French actor Gérard Depardieu has lived up to his controversial image by appearing in a Russian television commercial for Cvstos watches alongside the corpse of a deer he claims to have shot with a high-powered rifle. The 50-second sequence shows Depardieu leaning over the dead animal and toying with a spent bullet case as he says, “To smoke a deer you always need to be on time. Thanks to my Cvstos, I was on time — and it was his time.”
Chanel has chosen Baselworld to launch its first watch dedicated to men. The “Monsieur” uses the first Chanel movement to be designed and assembled in-house. Five years in development, the hand-wound mechanism shows the time through a combination of digital jumping hour and retrograde minutes displays.
The Monsieur (around £30,000) will initially be available in an edition of 150 in beige gold and 150 in white gold. Until now, male Chanel fans have had to make do with the more masculine versions of the ceramic J12 which, says the house, has always been presented as a “unisex” model.
Jaermann & Stübi, the niche brand that makes golf-inspired mechanical watches incorporating special shock absorption systems and stroke counters, will use day one of Baselworld to tee up a new series dedicated to the golfer Ian Woosnam. It will feature cases made of metal recycled from the irons used by the 58-year-old elshman to secure victory at the 1991 US Masters.
Jaermann & Stubi will also unveil a watch designed to mark the inclusion of golf in this year’s Olympics; it will be the first time the sport has featured in the games since 1904.
Not that Apple watch
Raymond Weil has made what its chief executive Elie Bernheim describes as a “major investment” in signing a deal with Apple Corps — not the tech company but the multimedia business formed by The Beatles in 1968.

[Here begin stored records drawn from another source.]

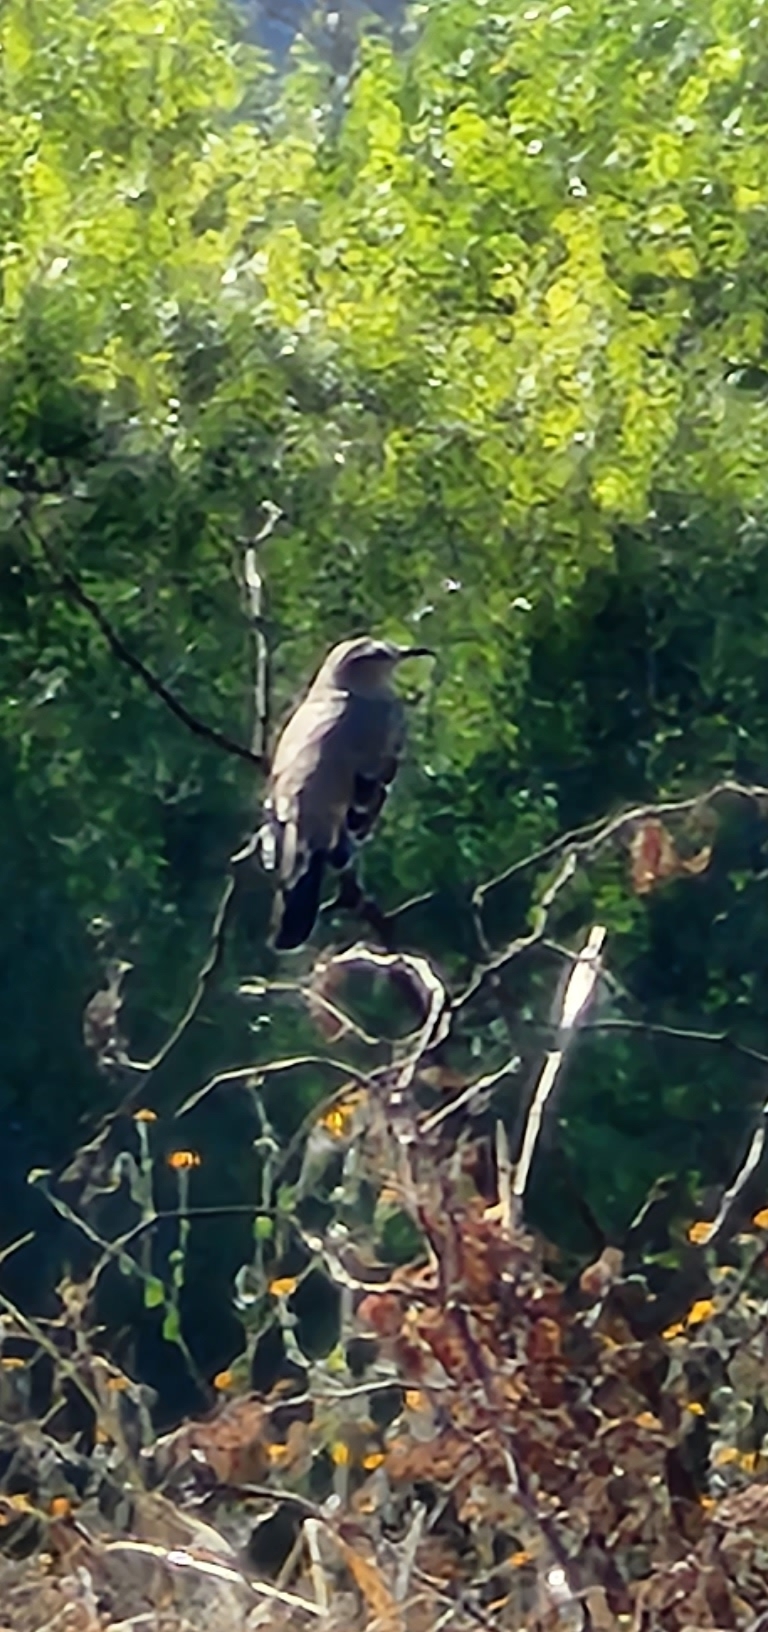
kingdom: Animalia
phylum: Chordata
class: Aves
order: Passeriformes
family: Mimidae
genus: Mimus
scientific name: Mimus patagonicus
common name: Patagonian mockingbird
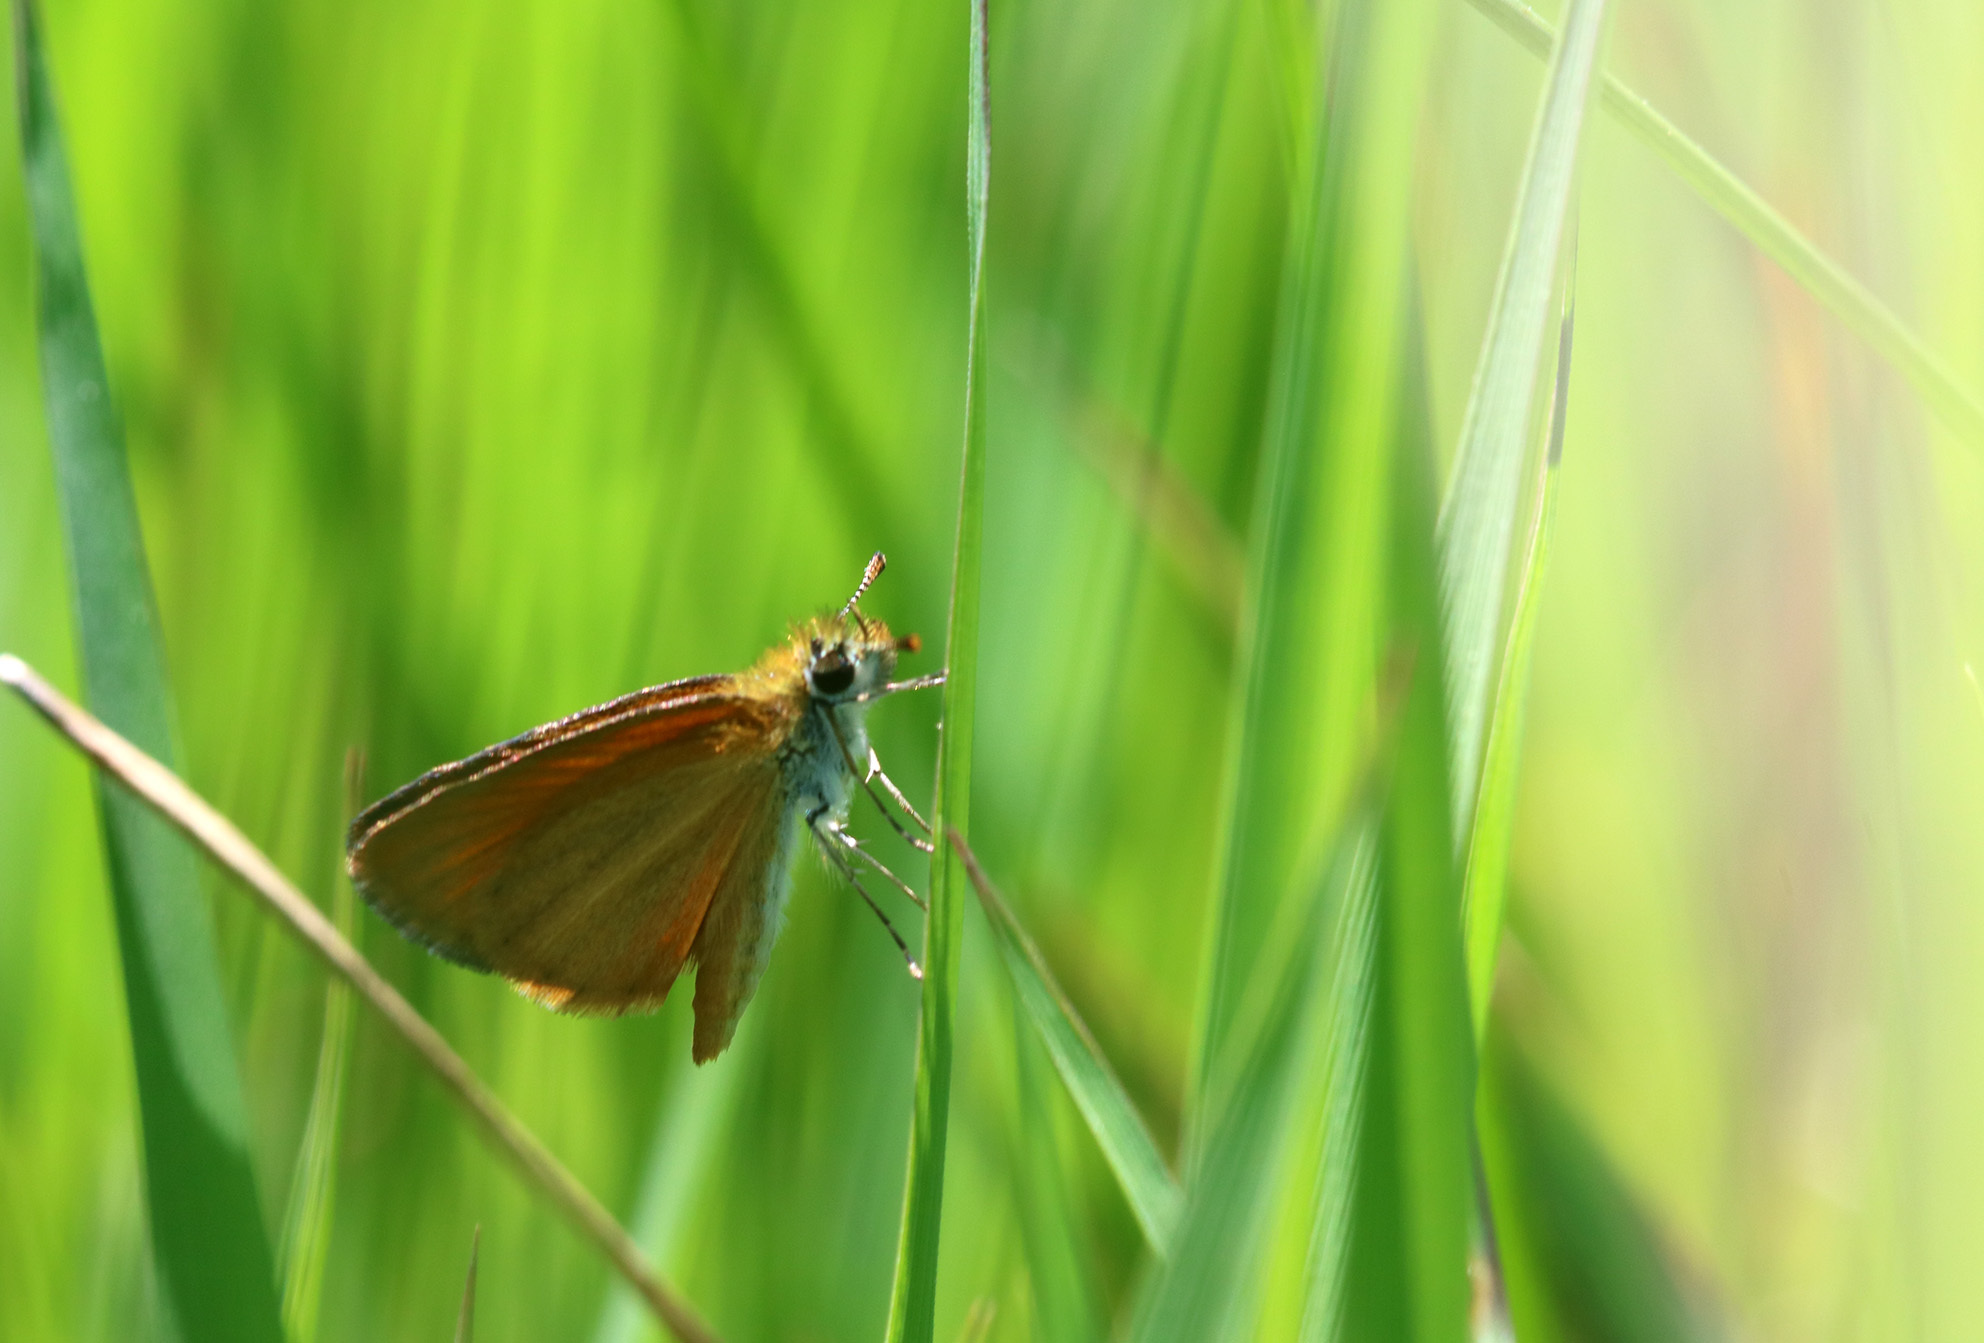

The deal will enable the independent, family-owned brand to associate itself with The Beatles, use images of the Fab Four in advertising campaigns and produce Beatles-themed watches. The first of these will be launched at Baselworld and is set to be made in an edition of 3,000 examples.
The Mille deal
The McLaren-Honda Formula One team has signed a 10-year partnership deal with avant-garde watchmaker Richard Mille, which dubs its products “racing machines on the wrist”. Richard Mille is expected to reveal the first watches inspired by the collaboration later this year, and its products will now become the public wristwear of McLaren-Honda drivers Jenson Button and Fernando Alonso.
The brand takes over the role of official McLaren watch from TAG Heuer, which now appears on the engines of the Red Bull team. Bell & Ross recently announced a new partnership with Renault Sport and Casio with Scuderia Toro Rosso.
Start your engines
The LVMH-owned Zenith watch brand is set to further its ties with the automotive world by announcing its appointment as a partner of the Distinguished Gentleman’s Ride, an annual motorcycle event which sees bikers gather at locations around the globe each September to raise money for prostate cancer charities. Zenith will officially launch the partnership at Baselworld on Sunday, March 20, in the presence of Mark Hawwa, a motorcycle fan, marketeer and branding expert who founded the event in Sydney, Australia in 2012.
By last year, the DGR had grown to the point that events were staged in 400 cities, attracting more than 37,000 riders and raising in excess of $2.2 million.
Oil and water
Despite horologists traditionally battling to keep water well clear of their mechanisms, Neuchâtel-based HYT has achieved a surprising degree of success with its “hydro mechanical” watches which indicate the passing of time by pumping coloured liquid around a tiny capillary tube.
Now HYT has announced that it and Preciflex, the company founded to develop the liquid timekeeping technology, have raised a further SFr23m ($23m), which will enable an expansion of the product range during the next three years.
Time to pay
Mondaine, which is well known for supplying the distinctive clocks used at Switzerland’s railway stations, has become the latest brand to incorporate a contactless payment system into a wristwatch. The Mondaine PayChip, which will be demonstrated at Baselworld, can be concealed inside a specially-designed strap or in a universal strap loop. The device uses Near Field Communication technology to enable payments of up to SFr40 ($40) to be made with no more than what Mondaine describes as a “flick of the wrist”. Similar systems are already available on the Apple Watch and the recently-launched Swatch “Bellamy”.